Continued front page    (72) Inventor Takuya Okamoto             890 Kashimada, Sachi-ku, Kawasaki City, Kanagawa Stock             Hitachi, Ltd. Business Solutions             Within the department (72) Inventor Toru Takahashi             890 Kashimada, Sachi-ku, Kawasaki City, Kanagawa Stock             Hitachi, Ltd. Business Solutions             Within the department (72) Inventor Tatsushi Akane             Tokyo Stock Exchange, 1-6-27 Shinsuna, Koto-ku, Tokyo             Hitachi, Ltd. Public Systems Division F-term (reference) 5J104 AA09 LA04 LA06 NA02

Claims (6)

[Claims] 1. Upon receipt of a request to issue electronic data of a certificate,
In a digital certificate issuing method for issuing electronic data of a corresponding certificate, a step of receiving electronic data of an application for issuance that describes the purpose of use of the certificate, a step of generating electronic data of the corresponding certificate, Extracting the purpose of use in the issuance application form and copying it to the electronic data of the certificate; and generating an electronic signature by the issuer with the electronic data of the certificate having the purpose of use posted as a signature target. A method for issuing a digital certificate, including: 2. Upon receiving a request to issue electronic data of a certificate,
In the electronic certificate issuing method for issuing the electronic data of the corresponding certificate, the step of receiving the electronic data of the application for issuance that describes the purpose of use, and the certification including the content of the issuance application as part of the content of the certificate. And a step of generating a digital signature by the issuer with the electronic data of the certificate as a signature target. 3. Upon receiving a request to issue electronic data of a certificate,
In a digital certificate issuing method for issuing electronic data of a corresponding certificate, a step of receiving an encryption key for encryption, a step of generating electronic data of the corresponding certificate, An electronic certificate issuing method, comprising: a step of encrypting with a key; and a step of issuing electronic data of the encrypted certificate. 4. Upon receiving a request to issue electronic data of a certificate,
In a digital certificate issuing system that issues electronic data of a corresponding certificate, a certificate issuance application acceptance unit that accepts electronic data of an issuance application that describes the purpose of use of the certificate, and electronic data of the certificate is generated.

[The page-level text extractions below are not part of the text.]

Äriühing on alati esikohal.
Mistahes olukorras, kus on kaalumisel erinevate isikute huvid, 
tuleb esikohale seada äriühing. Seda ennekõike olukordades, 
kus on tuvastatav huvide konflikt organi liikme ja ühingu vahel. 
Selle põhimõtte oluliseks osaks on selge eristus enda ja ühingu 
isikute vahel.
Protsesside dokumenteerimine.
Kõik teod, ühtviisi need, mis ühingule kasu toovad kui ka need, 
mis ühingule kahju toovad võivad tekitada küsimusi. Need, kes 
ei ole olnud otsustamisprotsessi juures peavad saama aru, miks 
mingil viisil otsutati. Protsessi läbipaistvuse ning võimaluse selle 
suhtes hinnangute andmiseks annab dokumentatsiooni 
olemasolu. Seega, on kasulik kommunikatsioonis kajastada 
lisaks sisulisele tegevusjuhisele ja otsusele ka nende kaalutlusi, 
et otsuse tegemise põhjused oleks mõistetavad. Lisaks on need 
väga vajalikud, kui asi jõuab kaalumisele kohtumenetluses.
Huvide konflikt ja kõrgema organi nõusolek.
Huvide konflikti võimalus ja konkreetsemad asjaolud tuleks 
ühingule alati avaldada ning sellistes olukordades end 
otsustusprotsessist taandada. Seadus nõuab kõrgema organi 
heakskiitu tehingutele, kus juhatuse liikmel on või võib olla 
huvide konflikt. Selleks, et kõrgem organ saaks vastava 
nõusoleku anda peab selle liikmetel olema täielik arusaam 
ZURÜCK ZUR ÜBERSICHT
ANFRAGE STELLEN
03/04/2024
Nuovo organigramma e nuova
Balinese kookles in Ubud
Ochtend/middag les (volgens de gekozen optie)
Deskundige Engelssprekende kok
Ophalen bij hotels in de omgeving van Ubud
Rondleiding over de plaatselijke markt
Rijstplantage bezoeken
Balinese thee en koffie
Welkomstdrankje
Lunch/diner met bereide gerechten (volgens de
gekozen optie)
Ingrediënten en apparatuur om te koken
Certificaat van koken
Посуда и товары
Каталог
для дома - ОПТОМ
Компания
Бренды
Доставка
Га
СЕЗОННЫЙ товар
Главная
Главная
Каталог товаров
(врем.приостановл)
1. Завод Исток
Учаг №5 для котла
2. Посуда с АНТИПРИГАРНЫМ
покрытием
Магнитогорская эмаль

A certificate generation unit, a purpose-of-use transcription unit that extracts the purpose of use in the issuance application, and transcribes it into electronic data of the certificate, and the electronic data of the certificate in which the purpose of use is transcribed, as a signature target, An electronic certificate issuing system comprising: an electronic signature generation unit that generates an electronic signature by an issuer. 5. Upon receiving a request to issue electronic data of a certificate,
In a digital certificate issuing system that issues electronic data of a corresponding certificate, a certificate issuance application receiving unit that receives electronic data of an issuance application that describes the purpose of use, and the content of the issuance application is the content of the certificate. An electronic device including a certificate generation unit that generates electronic data of a certificate included as a part, and an electronic signature generation unit that generates an electronic signature by an issuer with the electronic data of the certificate as a signature target. Certificate issuing system. 6. Upon receiving a request to issue electronic data of a certificate,
In a digital certificate issuing system that issues electronic data of a corresponding certificate, a certificate issuance application receiving unit that receives an encryption key for encryption, a certificate generating unit that generates electronic data of the certificate, and the certificate An electronic certificate issuing system, comprising: a certificate encryption unit that encrypts the electronic data of 1. with the encryption key; and a certificate issuing unit that issues the electronic data of the encrypted certificate.